Political Participation
Political Theory
Social Justice
Decision Making
Power
Konrad Gürtler
Research Institute for Sustainability (RIFS) - Helmholtz Center Potsdam (GFZ)
Konrad Gürtler
Research Institute for Sustainability (RIFS) - Helmholtz Center Potsdam (GFZ)

Abstract

In recent years, transformation pathways are characterized by increasing attention to making them just and inclusive. Both political and academic debates reflect this priority. While there is wide agreement on the necessity of justice in transitions, different actors and individuals hold different ideas of what justice is, and which justice concerns should be prioritized.

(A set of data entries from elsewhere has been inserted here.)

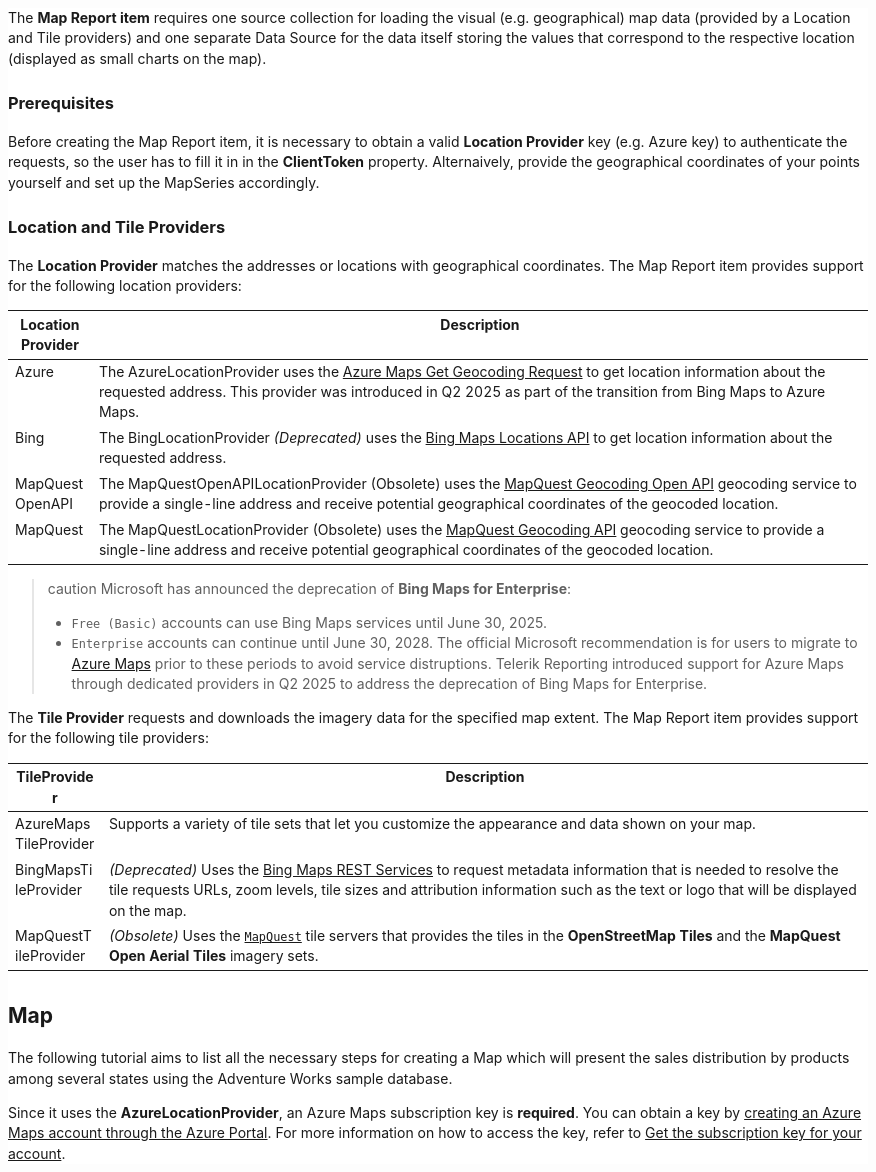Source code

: The **Map Report item** requires one source collection for loading the visual (e.g. geographical) map data (provided by a Location and Tile providers) and one separate Data Source for the data itself storing the values that correspond to the respective location (displayed as small charts on the map).

### Prerequisites

Before creating the Map Report item, it is necessary to obtain a valid **Location Provider** key (e.g. Azure key) to authenticate the requests, so the user has to fill it in in the **ClientToken** property. Alternaively, provide the geographical coordinates of your points yourself and set up the MapSeries accordingly.

### Location and Tile Providers

The **Location Provider** matches the addresses or locations with geographical coordinates. The Map Report item provides support for the following location providers:

|Location Provider|Description|
|----|----|
|Azure| The AzureLocationProvider uses the [Azure Maps Get Geocoding Request](https://learn.microsoft.com/en-us/rest/api/maps/search/get-geocoding) to get location information about the requested address. This provider was introduced in Q2 2025 as part of the transition from Bing Maps to Azure Maps.|
|Bing |The BingLocationProvider *(Deprecated)* uses the [Bing Maps Locations API](https://learn.microsoft.com/en-us/bingmaps/rest-services/locations/) to get location information about the requested address.|
|MapQuestOpenAPI|The MapQuestOpenAPILocationProvider (Obsolete) uses the [MapQuest Geocoding Open API]() geocoding service to provide a single-line address and receive potential geographical coordinates of the geocoded location.|
|MapQuest|The MapQuestLocationProvider (Obsolete) uses the [MapQuest Geocoding API](https://developer.mapquest.com/documentation/api/geocoding/) geocoding service to provide a single-line address and receive potential geographical coordinates of the geocoded location.|

>caution Microsoft has announced the deprecation of **Bing Maps for Enterprise**:
> * `Free (Basic)` accounts can use Bing Maps services until June 30, 2025.
> * `Enterprise` accounts can continue until June 30, 2028.
> The official Microsoft recommendation is for users to migrate to [Azure Maps](https://learn.microsoft.com/en-us/azure/azure-maps/) prior to these periods to avoid service distruptions.
> Telerik Reporting introduced support for Azure Maps through dedicated providers in Q2 2025 to address the deprecation of Bing Maps for Enterprise.

The **Tile Provider** requests and downloads the imagery data for the specified map extent. The Map Report item provides support for the following tile providers:

|TileProvider|Description|
|----|----|
|AzureMapsTileProvider|Supports a variety of tile sets that let you customize the appearance and data shown on your map.|
|BingMapsTileProvider |*(Deprecated)* Uses the [Bing Maps REST Services](https://learn.microsoft.com/en-us/bingmaps/rest-services/) to request metadata information that is needed to resolve the tile requests URLs, zoom levels, tile sizes and attribution information such as the text or logo that will be displayed on the map.|
|MapQuestTileProvider| *(Obsolete)* Uses the [`MapQuest`](https://www.mapquest.com/) tile servers that provides the tiles in the **OpenStreetMap Tiles** and the **MapQuest Open Aerial Tiles** imagery sets.|

## Map

The following tutorial aims to list all the necessary steps for creating a Map which will present the sales distribution by products among several states using the Adventure Works sample database. 

Since it uses the **AzureLocationProvider**, an Azure Maps subscription key is **required**. You can obtain a key by [creating an Azure Maps account through the Azure Portal](https://learn.microsoft.com/en-us/azure/azure-maps/quick-demo-map-app#create-an-azure-maps-account). For more information on how to access the key, refer to [Get the subscription key for your account](https://learn.microsoft.com/en-us/azure/azure-maps/quick-demo-map-app#get-the-subscription-key-for-your-account).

In politicized transition settings, diverging normative standpoints of what a just transition should like are at the heart of many conflicts. The phase-out of fossil industries, for instance, involves complex claims to justice which are often reduced to the dichotomy between local communities fearing to lose their jobs and climate justice groups fighting for emission reductions to prevent global harm. Decisions of what ought to be done are often not properly discussed and justified. And even if they are, conflictual settings are shaped by unequal power dynamics and uneven access to debates and decision-making arenas. The question of whose claims to justice should be weighed higher in these transitions arises, and it requires decision-makers to position themselves. Energy policy and transition research has seen multifaceted contributions on energy justice or just transitions. However, the normative underpinnings of the justice conceptions that are used often remain insufficiently spelled out. Many studies notice a lack of justice in the cases that they study, yet it remains unclear against which principles of justice these statements are made. As energy policy researchers (not as political theorists), we ask ourselves how decision-makers then should make sense of all the, partially contradictory, justice claims that they have to deal with. To this end, we review what selected political theory contributions suggest as principles of prioritizing between justice claims if they stand in conflict with each other. We then study to what extent such prioritization proposals are reflected in the social science energy justice literature. While conclusive answers on how to prioritize between contradictory claims cannot be provided in this contribution, the aim is to identify those questions and considerations that have to be addressed to move forward towards pragmatic approaches of meaningfully engaging with diverse justice claims.